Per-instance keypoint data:
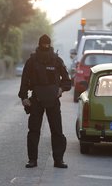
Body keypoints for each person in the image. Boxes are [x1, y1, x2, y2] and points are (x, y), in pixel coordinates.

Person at [18, 34, 71, 168]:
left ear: (50, 45)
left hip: (53, 99)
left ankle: (58, 160)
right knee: (34, 130)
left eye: (47, 45)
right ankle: (32, 160)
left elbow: (67, 81)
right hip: (36, 99)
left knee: (57, 131)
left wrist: (61, 89)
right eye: (44, 45)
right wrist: (23, 97)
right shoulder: (32, 61)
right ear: (40, 44)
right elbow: (24, 80)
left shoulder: (56, 60)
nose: (45, 47)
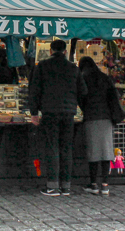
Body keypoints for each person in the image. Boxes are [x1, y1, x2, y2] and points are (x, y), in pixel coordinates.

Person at [28, 39, 86, 196]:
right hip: (68, 113)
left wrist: (34, 112)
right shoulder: (73, 68)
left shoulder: (42, 67)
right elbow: (83, 92)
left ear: (51, 50)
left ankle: (52, 186)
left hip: (49, 112)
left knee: (52, 146)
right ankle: (66, 186)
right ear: (65, 51)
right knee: (66, 148)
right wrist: (82, 110)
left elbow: (34, 90)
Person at [78, 56, 119, 196]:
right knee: (106, 152)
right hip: (106, 118)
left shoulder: (83, 78)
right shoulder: (104, 77)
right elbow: (113, 97)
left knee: (93, 152)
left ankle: (94, 184)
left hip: (91, 118)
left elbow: (81, 97)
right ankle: (105, 185)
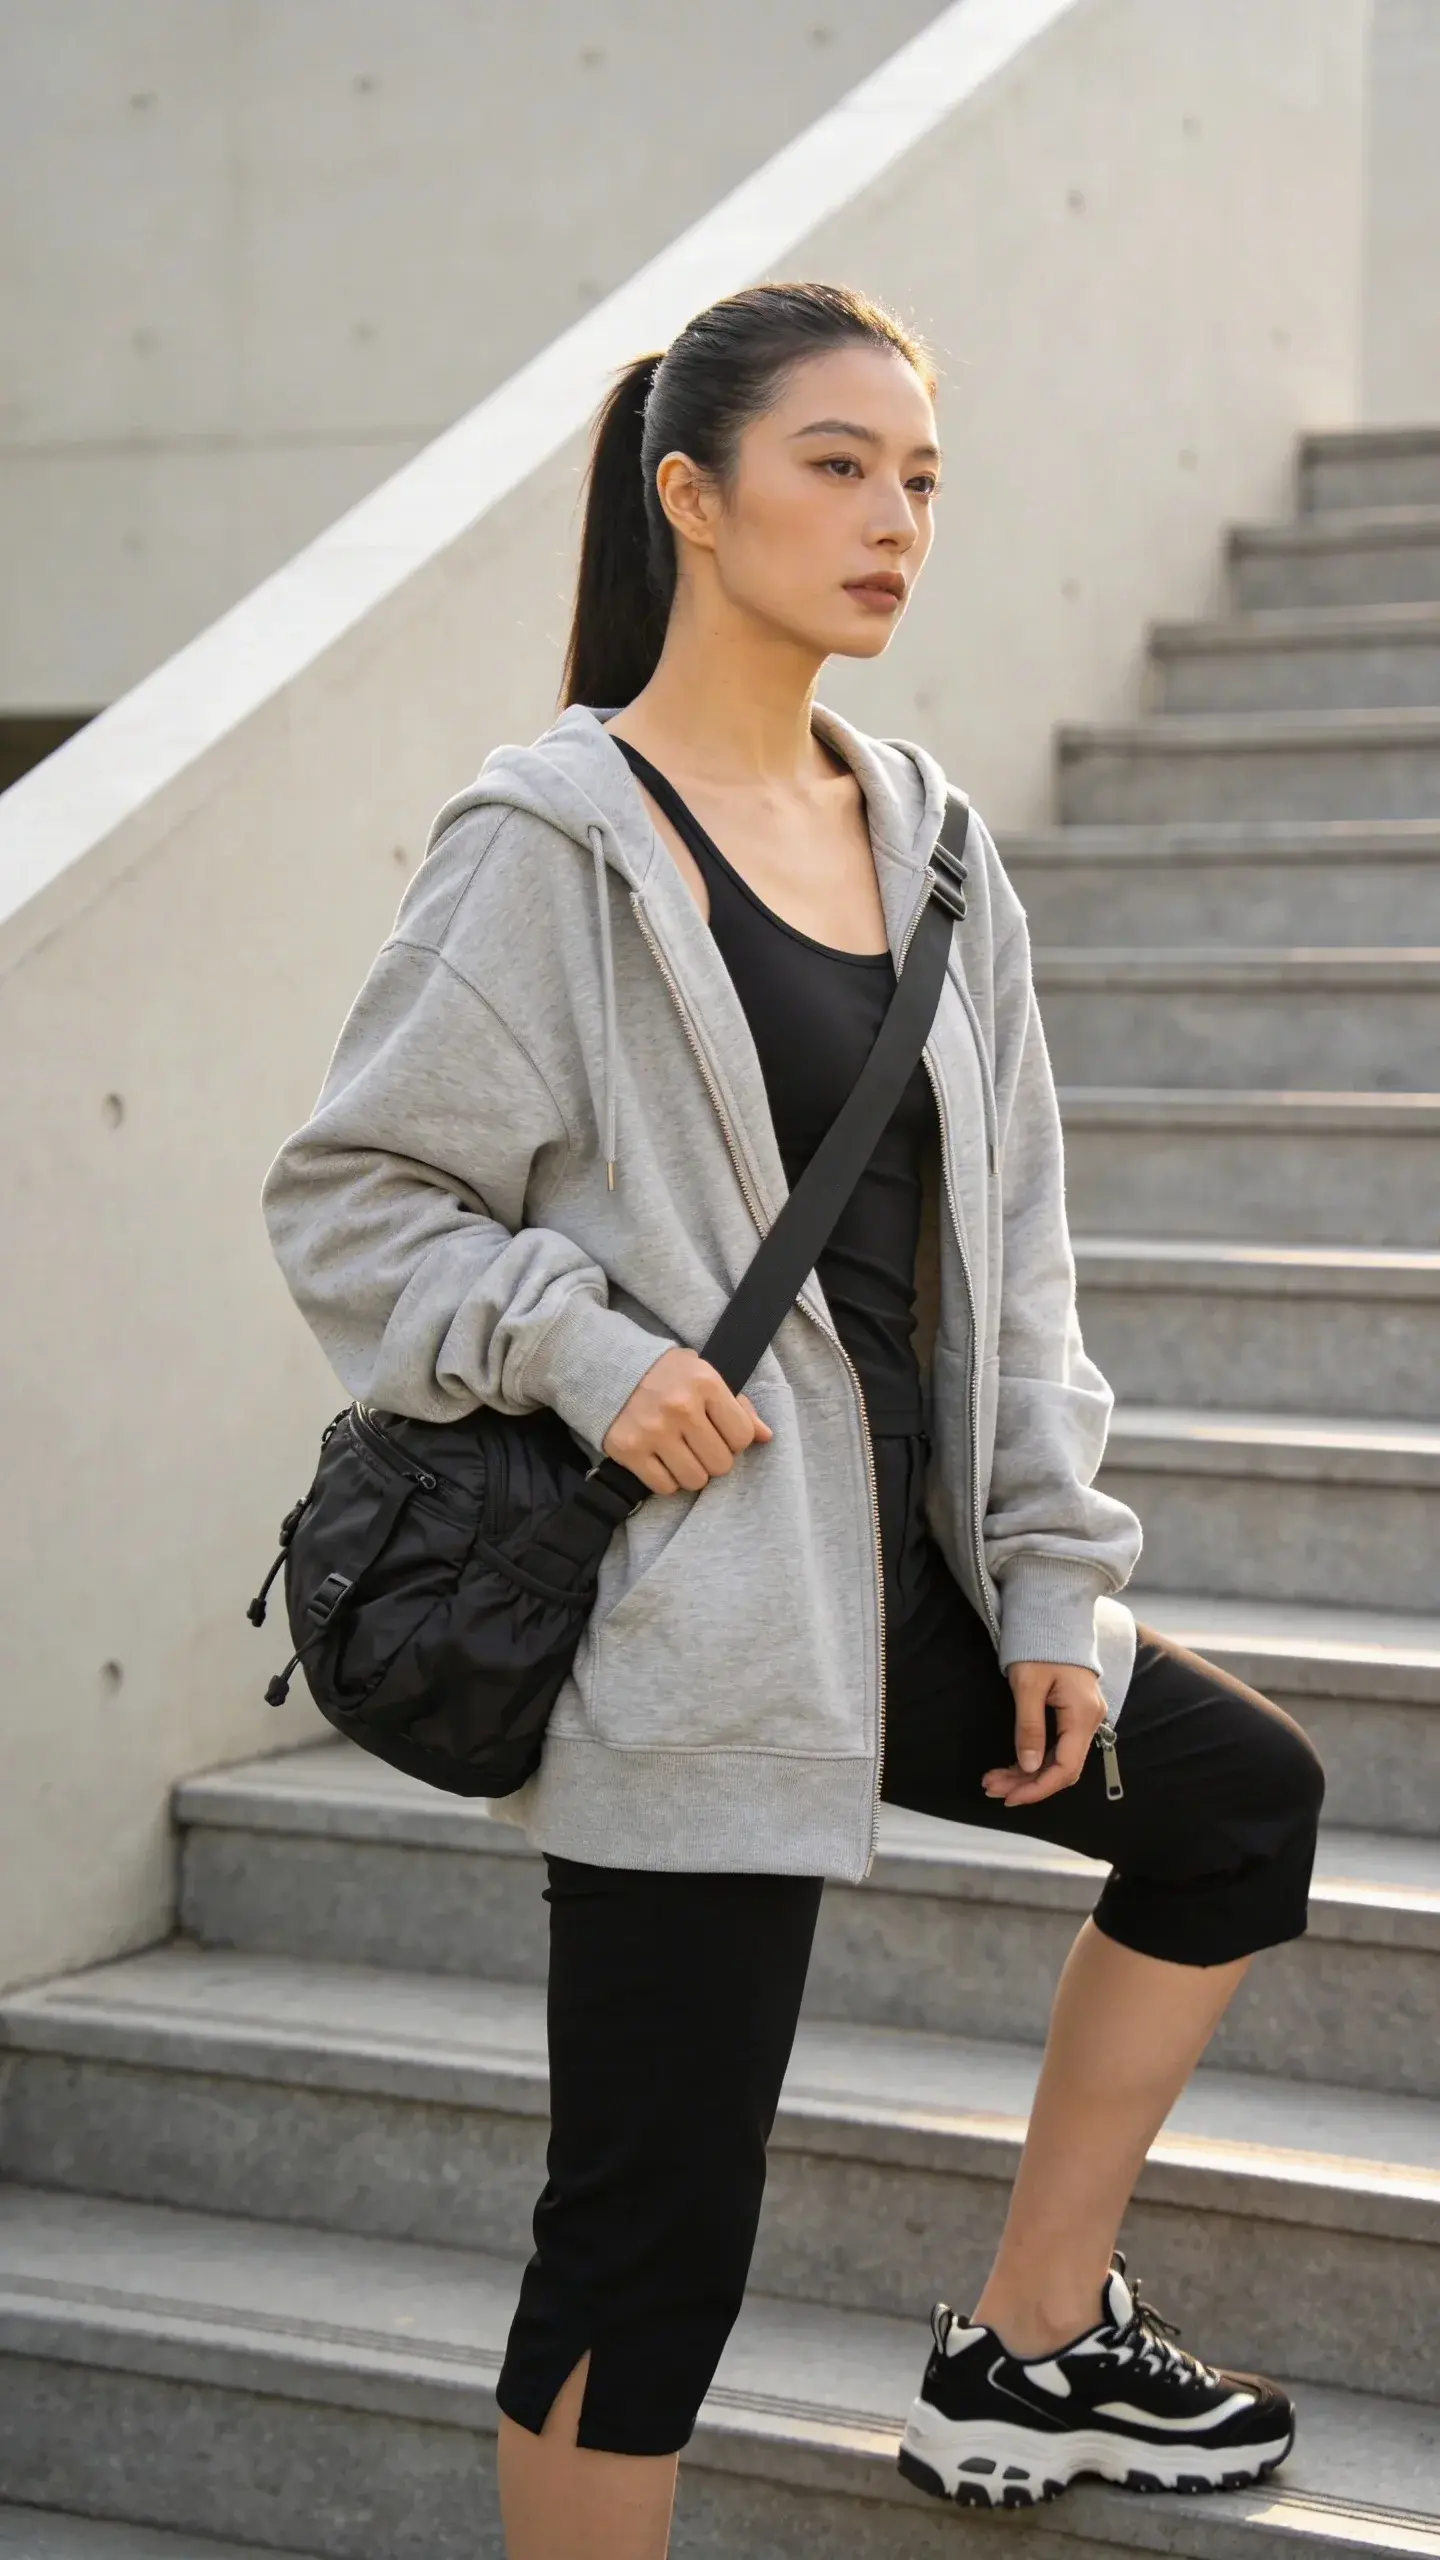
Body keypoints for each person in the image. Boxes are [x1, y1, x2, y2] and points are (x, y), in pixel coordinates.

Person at [262, 281, 1326, 2560]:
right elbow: (355, 1197)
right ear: (690, 494)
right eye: (837, 464)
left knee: (1234, 1800)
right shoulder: (550, 840)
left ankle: (1033, 2344)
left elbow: (1015, 1251)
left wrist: (1055, 1575)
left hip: (915, 1583)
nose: (893, 517)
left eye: (921, 476)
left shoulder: (937, 843)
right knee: (650, 2243)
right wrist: (586, 1347)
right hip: (692, 1617)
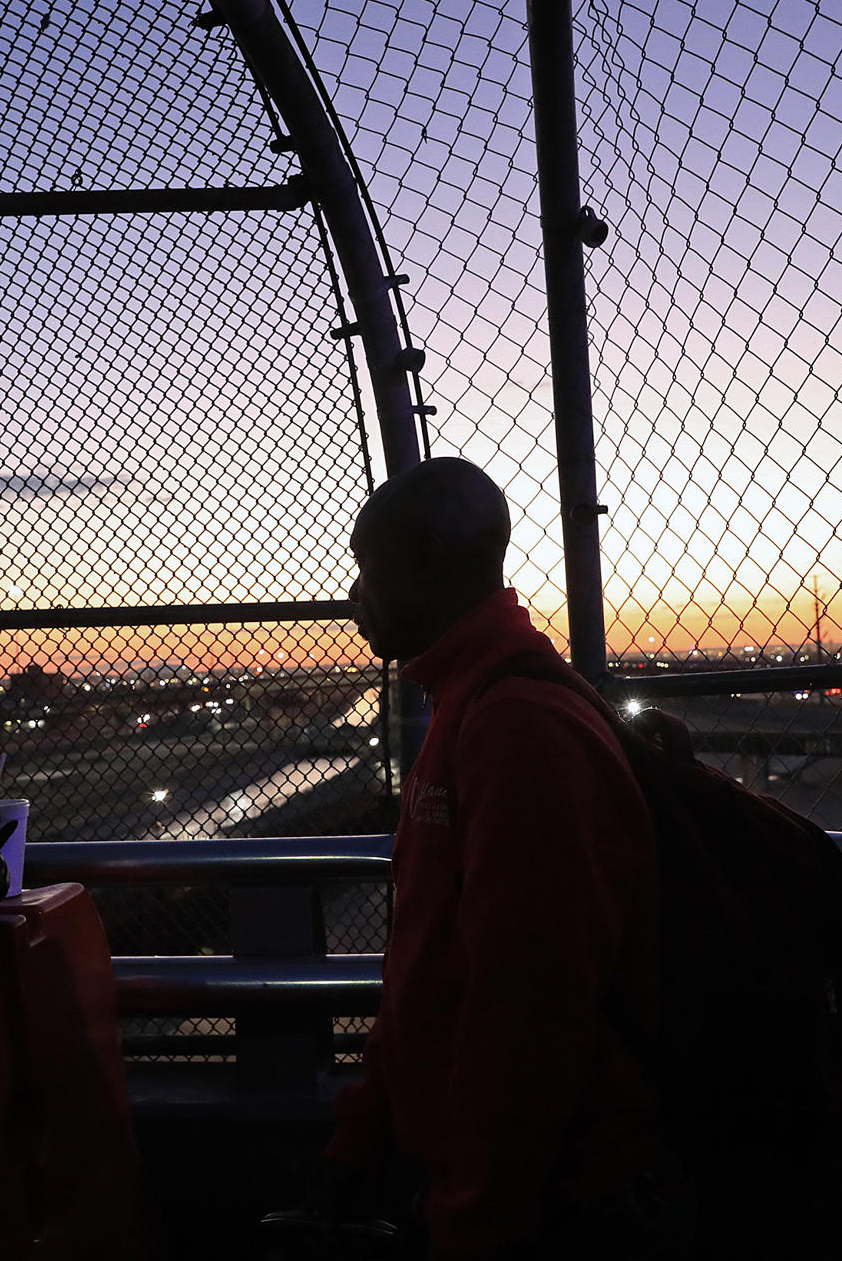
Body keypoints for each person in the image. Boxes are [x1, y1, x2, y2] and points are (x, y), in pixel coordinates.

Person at [308, 457, 666, 1259]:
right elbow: (429, 963)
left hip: (549, 1198)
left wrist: (475, 1218)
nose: (353, 596)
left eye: (367, 568)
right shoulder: (467, 699)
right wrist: (364, 1133)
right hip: (492, 1177)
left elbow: (531, 1007)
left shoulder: (517, 721)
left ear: (430, 557)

- Task prompt -
Looking at the data above, write out exactly the lines that start at the one containing "right wrist: (82, 110)" and end at the one containing "right ankle: (105, 185)"; include both and nothing beyond.

- Response area -
right wrist: (82, 110)
left elbow: (34, 90)
Person at [78, 56, 119, 196]:
right knee: (106, 152)
right hip: (106, 118)
left shoulder: (83, 78)
right shoulder: (104, 77)
right elbow: (113, 97)
left knee: (93, 152)
left ankle: (94, 184)
left hip: (91, 118)
left elbow: (81, 97)
right ankle: (105, 185)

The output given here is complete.